Which lines of the records below contain the word "thumb"? Show each one.

Data supplied: Begin

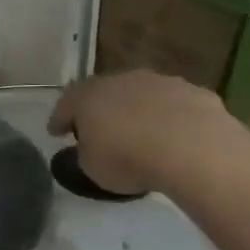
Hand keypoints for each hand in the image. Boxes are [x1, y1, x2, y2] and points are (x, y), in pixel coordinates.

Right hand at [49, 70, 248, 194]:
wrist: (191, 147)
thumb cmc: (128, 158)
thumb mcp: (93, 167)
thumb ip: (87, 154)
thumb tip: (91, 149)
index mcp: (88, 96)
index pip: (66, 104)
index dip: (60, 118)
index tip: (55, 131)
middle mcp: (121, 81)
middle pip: (104, 92)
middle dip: (100, 109)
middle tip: (98, 129)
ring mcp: (159, 82)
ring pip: (141, 95)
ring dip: (138, 110)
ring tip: (141, 134)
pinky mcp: (193, 92)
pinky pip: (174, 105)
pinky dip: (170, 118)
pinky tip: (176, 137)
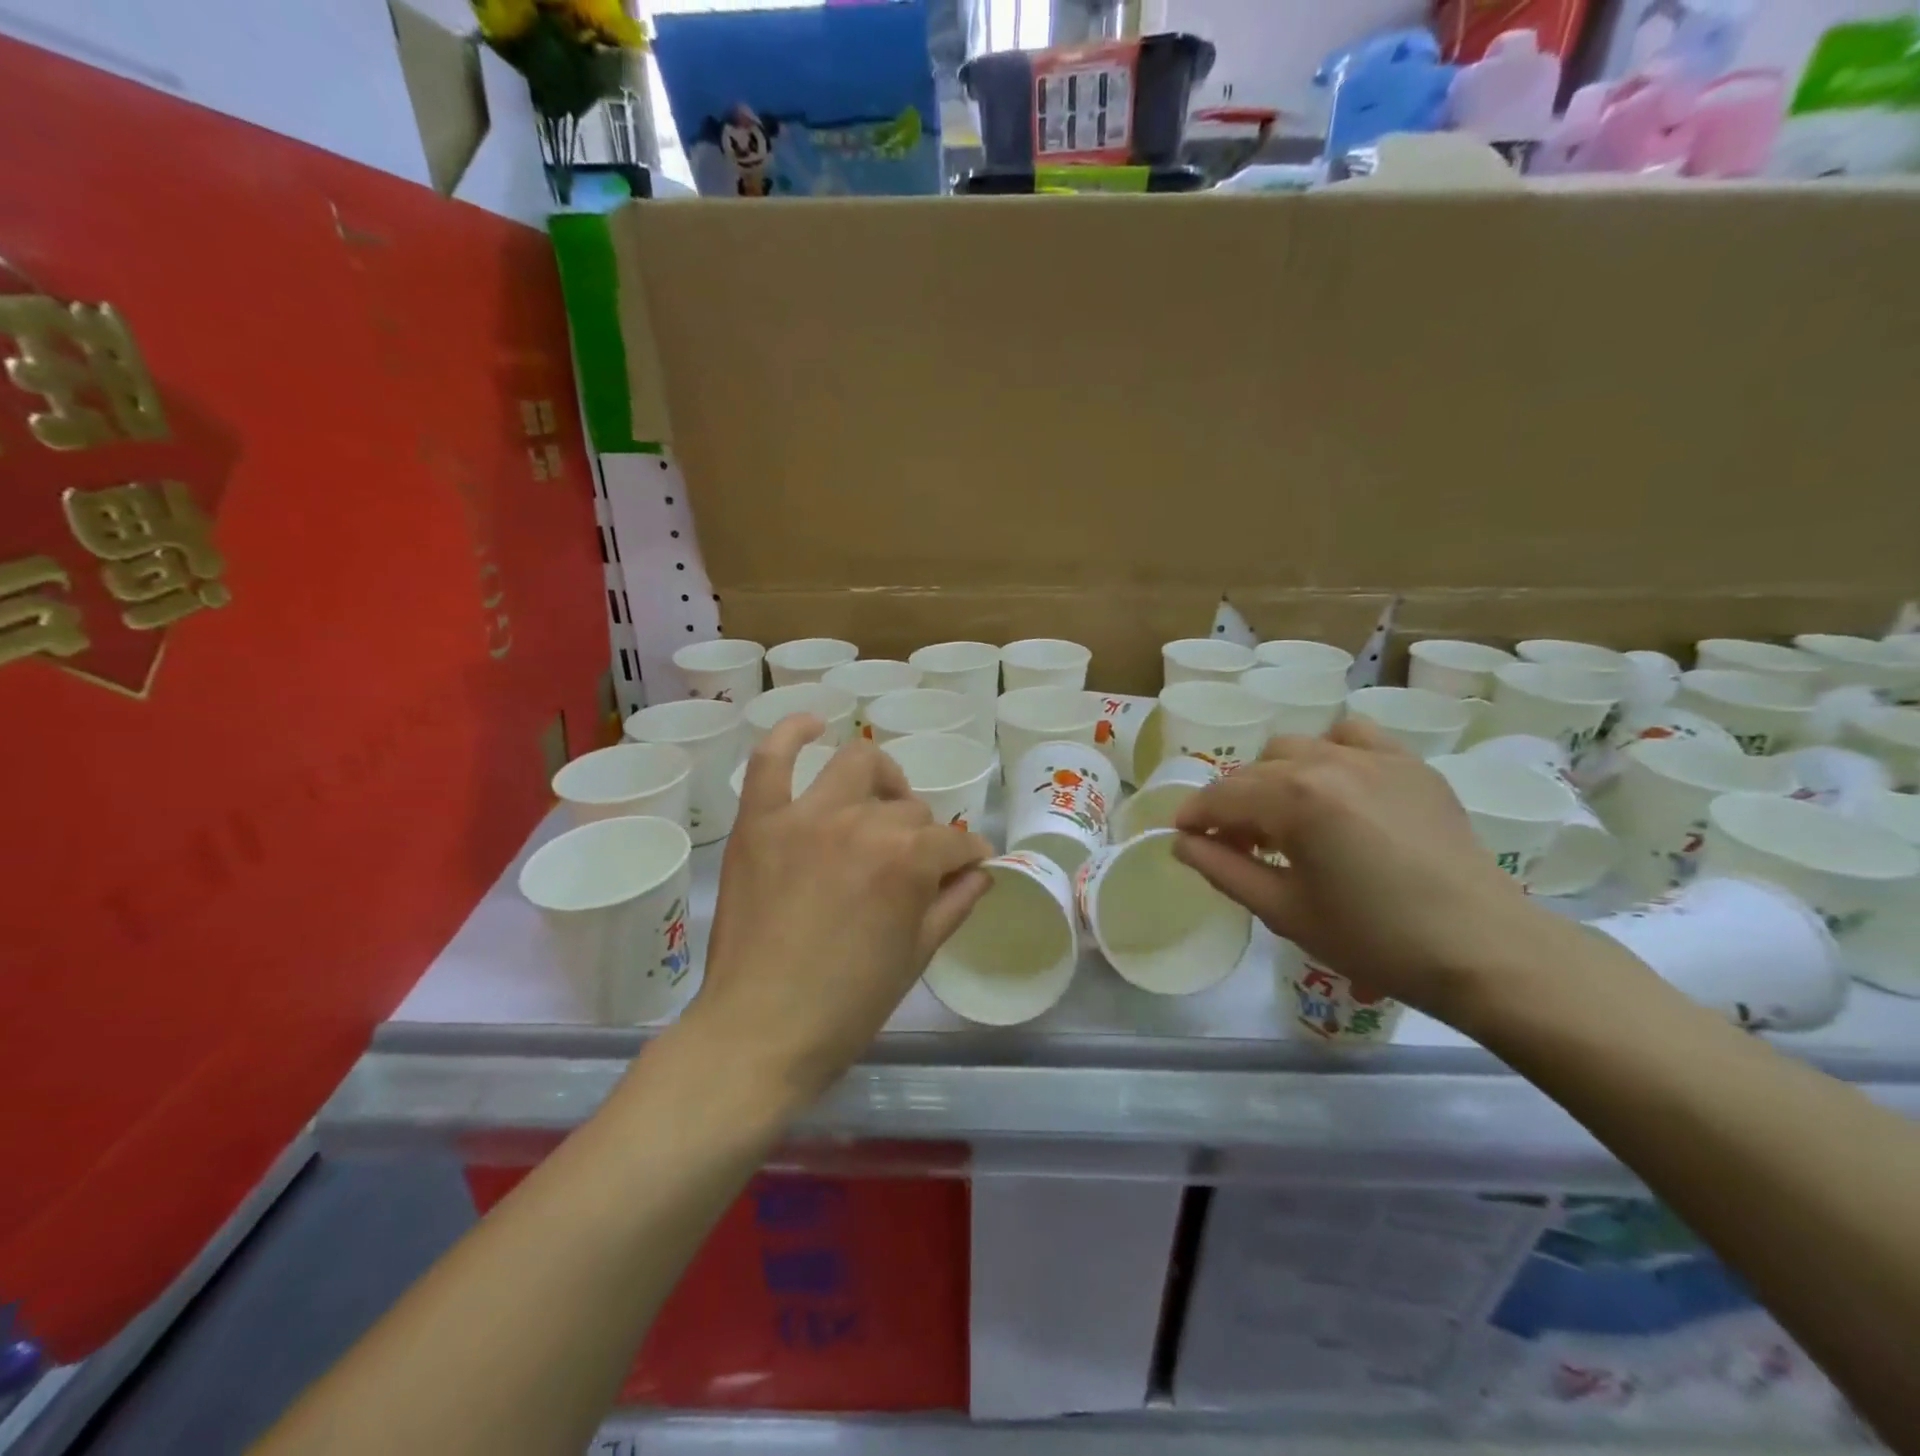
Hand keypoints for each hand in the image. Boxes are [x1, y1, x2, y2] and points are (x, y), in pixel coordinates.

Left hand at [685, 715, 993, 1104]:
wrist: (760, 1031)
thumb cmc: (847, 1005)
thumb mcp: (916, 956)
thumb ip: (954, 903)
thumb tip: (982, 872)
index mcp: (908, 860)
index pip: (954, 842)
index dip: (968, 857)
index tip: (968, 869)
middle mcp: (862, 823)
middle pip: (908, 808)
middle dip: (922, 834)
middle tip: (913, 862)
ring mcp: (806, 816)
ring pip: (857, 765)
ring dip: (879, 779)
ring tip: (879, 801)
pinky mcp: (760, 822)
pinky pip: (771, 759)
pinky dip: (792, 733)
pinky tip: (813, 723)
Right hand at [1173, 718, 1545, 1019]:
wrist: (1483, 949)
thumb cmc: (1374, 939)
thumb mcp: (1284, 911)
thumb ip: (1222, 870)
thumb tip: (1181, 844)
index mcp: (1294, 799)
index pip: (1221, 796)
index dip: (1194, 817)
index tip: (1183, 839)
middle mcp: (1328, 762)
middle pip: (1254, 771)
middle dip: (1232, 804)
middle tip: (1236, 845)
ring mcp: (1374, 757)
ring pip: (1295, 747)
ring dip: (1274, 777)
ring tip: (1285, 817)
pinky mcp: (1410, 764)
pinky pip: (1351, 736)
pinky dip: (1328, 753)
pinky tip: (1334, 787)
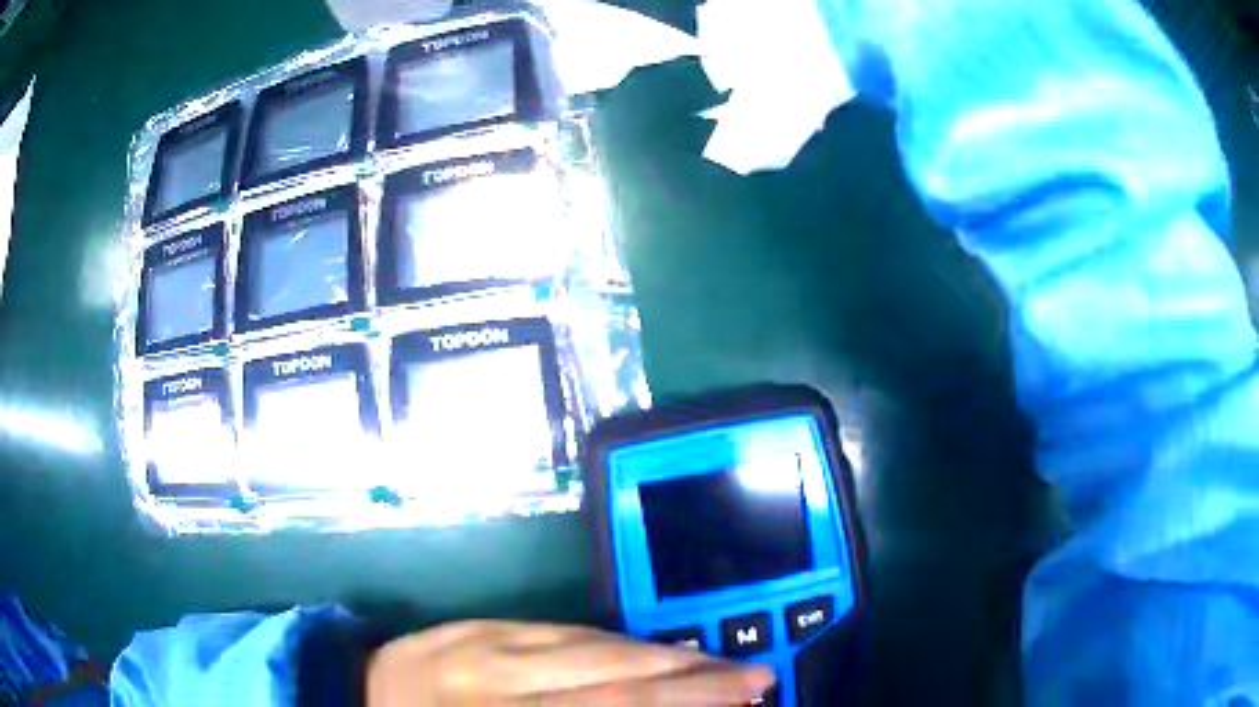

Data supplied: End

### Response
thumb cmc: (128, 158)
thumb mcp: (93, 167)
thumb ip: (87, 154)
thumb tip: (91, 149)
thumb cmc: (847, 1005)
thumb mcp: (916, 956)
thumb ip: (954, 903)
thumb tip: (982, 872)
thumb cmc: (1374, 939)
thumb mcp: (1284, 911)
thumb ip: (1222, 870)
thumb tip: (1181, 844)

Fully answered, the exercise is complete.